▶ **Job**: Set down the records below word for word, beginning with the line containing "Page size: 1654x1241." and ending with the line containing "title Agregación [82, 49, 1571, 257]", both of those lines included.

▶ **Entries shown**:
** Begin **

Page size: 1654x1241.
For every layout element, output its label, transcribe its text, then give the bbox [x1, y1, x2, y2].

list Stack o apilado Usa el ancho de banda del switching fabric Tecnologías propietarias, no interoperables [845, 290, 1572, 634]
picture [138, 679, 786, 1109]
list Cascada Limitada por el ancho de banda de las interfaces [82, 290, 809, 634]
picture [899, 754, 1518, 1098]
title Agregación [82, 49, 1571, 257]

** End **
** Begin **

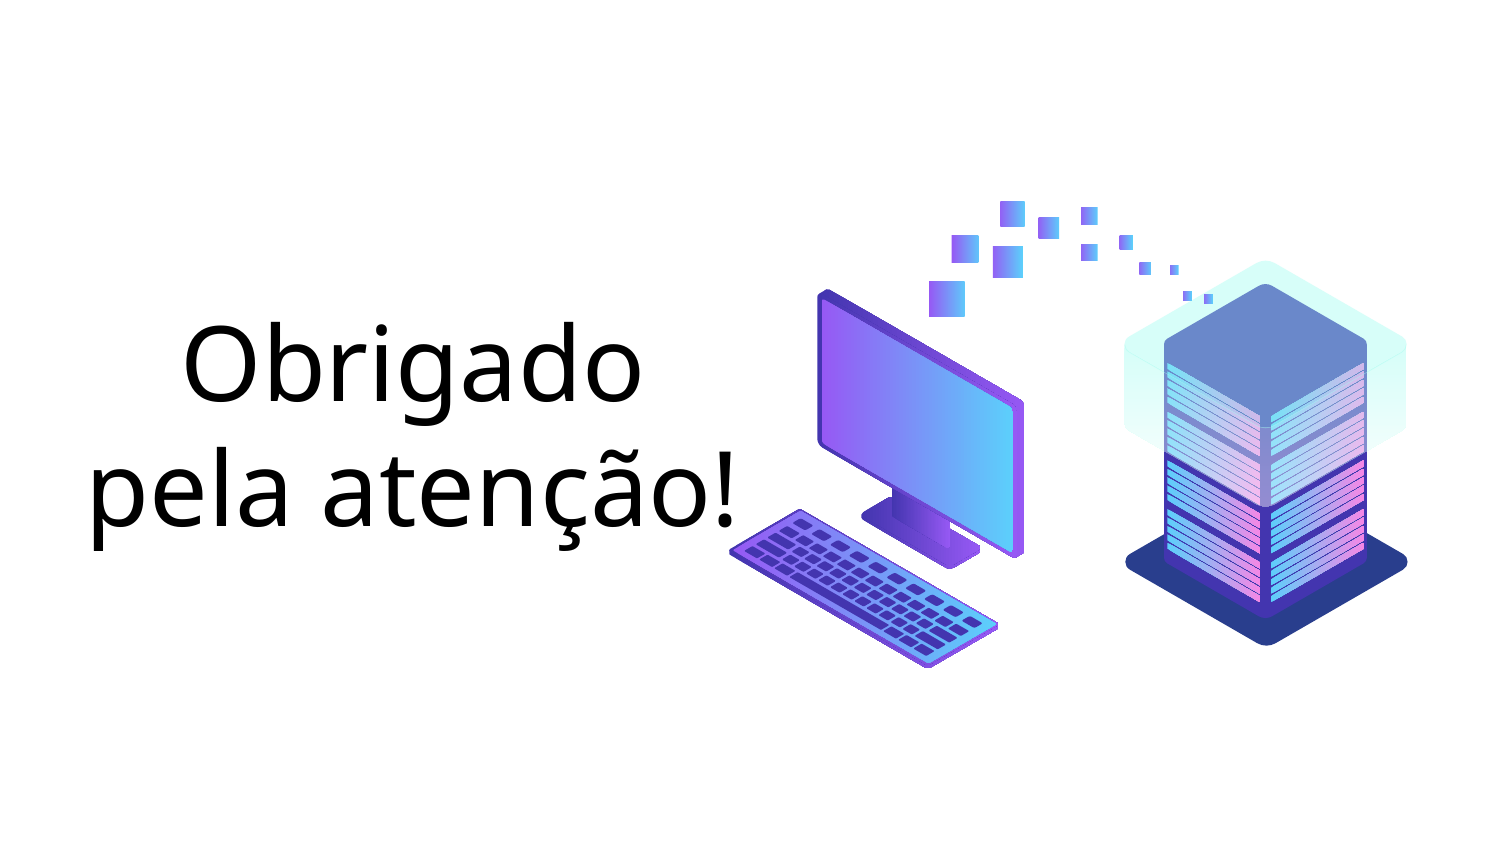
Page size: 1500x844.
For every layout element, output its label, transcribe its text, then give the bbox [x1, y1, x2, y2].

** End **
** Begin **

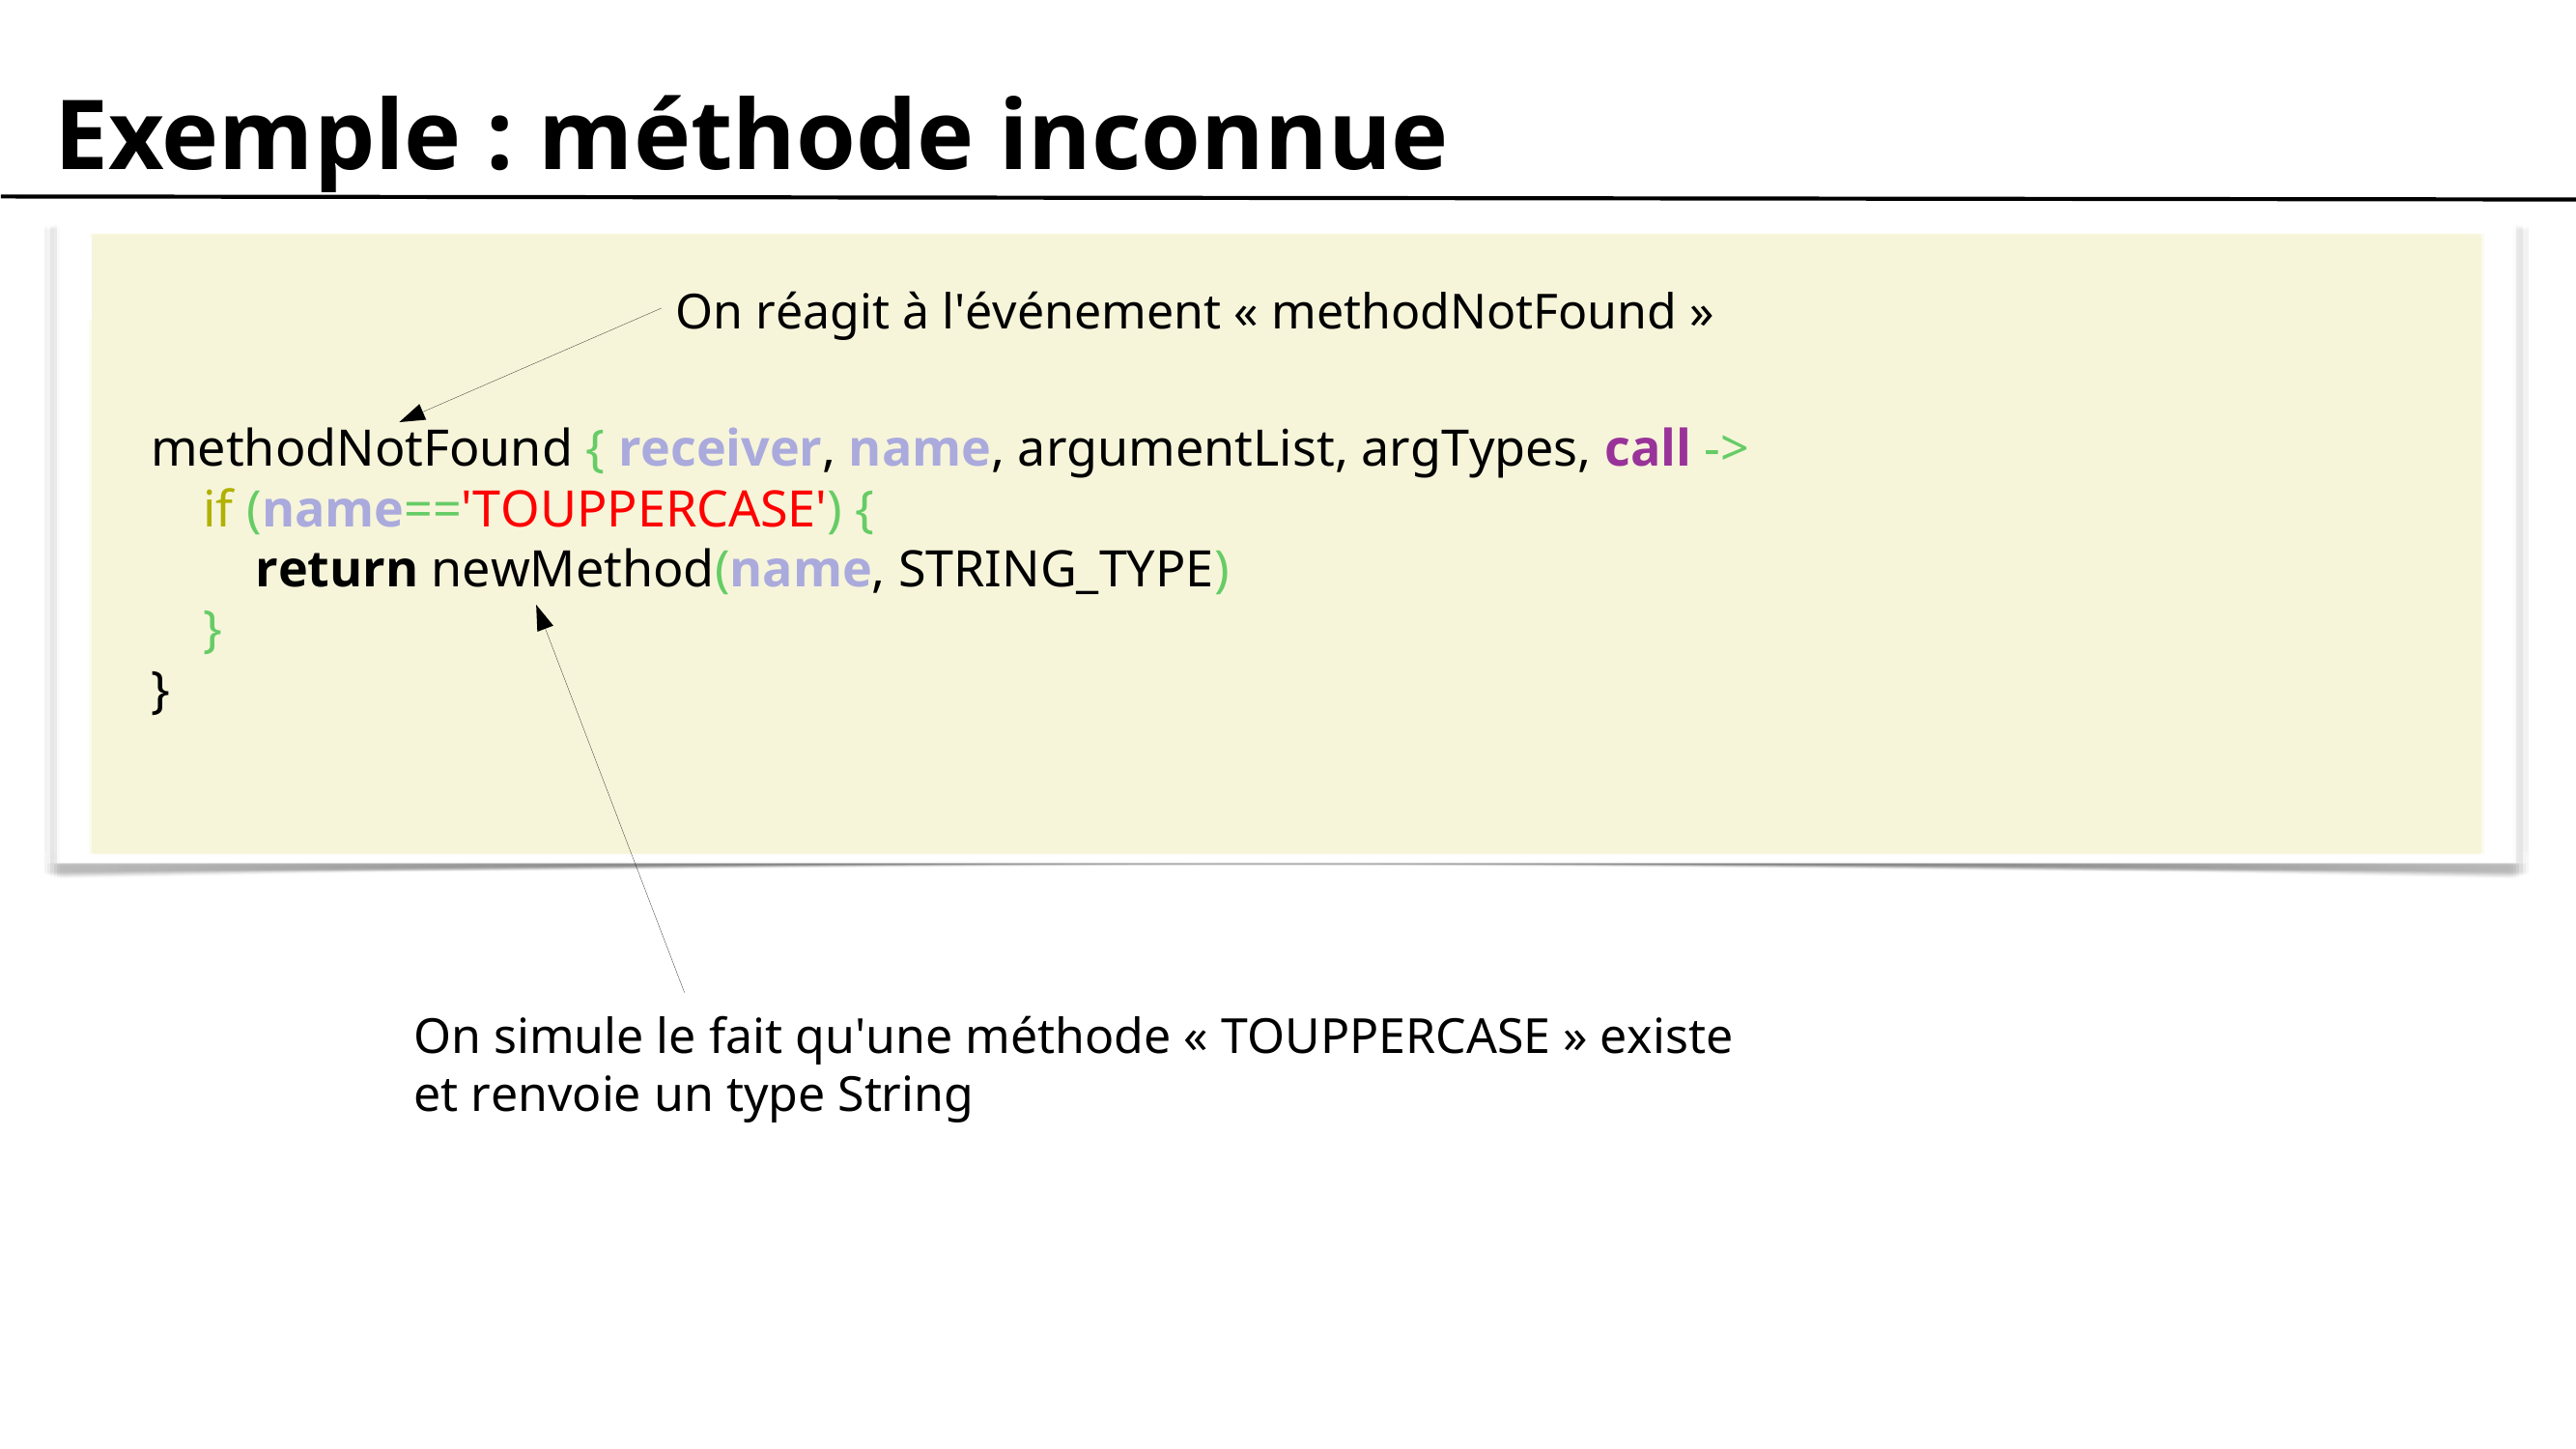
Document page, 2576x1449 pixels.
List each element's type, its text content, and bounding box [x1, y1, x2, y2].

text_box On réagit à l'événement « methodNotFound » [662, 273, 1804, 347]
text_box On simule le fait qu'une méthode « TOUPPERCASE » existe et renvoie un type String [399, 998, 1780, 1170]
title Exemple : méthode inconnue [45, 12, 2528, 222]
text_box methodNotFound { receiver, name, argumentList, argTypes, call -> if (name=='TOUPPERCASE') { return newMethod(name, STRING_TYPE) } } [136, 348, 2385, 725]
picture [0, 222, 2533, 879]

** End **

▶ **Result of the task**:
Page size: 1654x1241.
For every layout element, output its label, transcribe its text, then give the bbox [x1, y1, x2, y2].

list Stack o apilado Usa el ancho de banda del switching fabric Tecnologías propietarias, no interoperables [845, 290, 1572, 634]
picture [138, 679, 786, 1109]
list Cascada Limitada por el ancho de banda de las interfaces [82, 290, 809, 634]
picture [899, 754, 1518, 1098]
title Agregación [82, 49, 1571, 257]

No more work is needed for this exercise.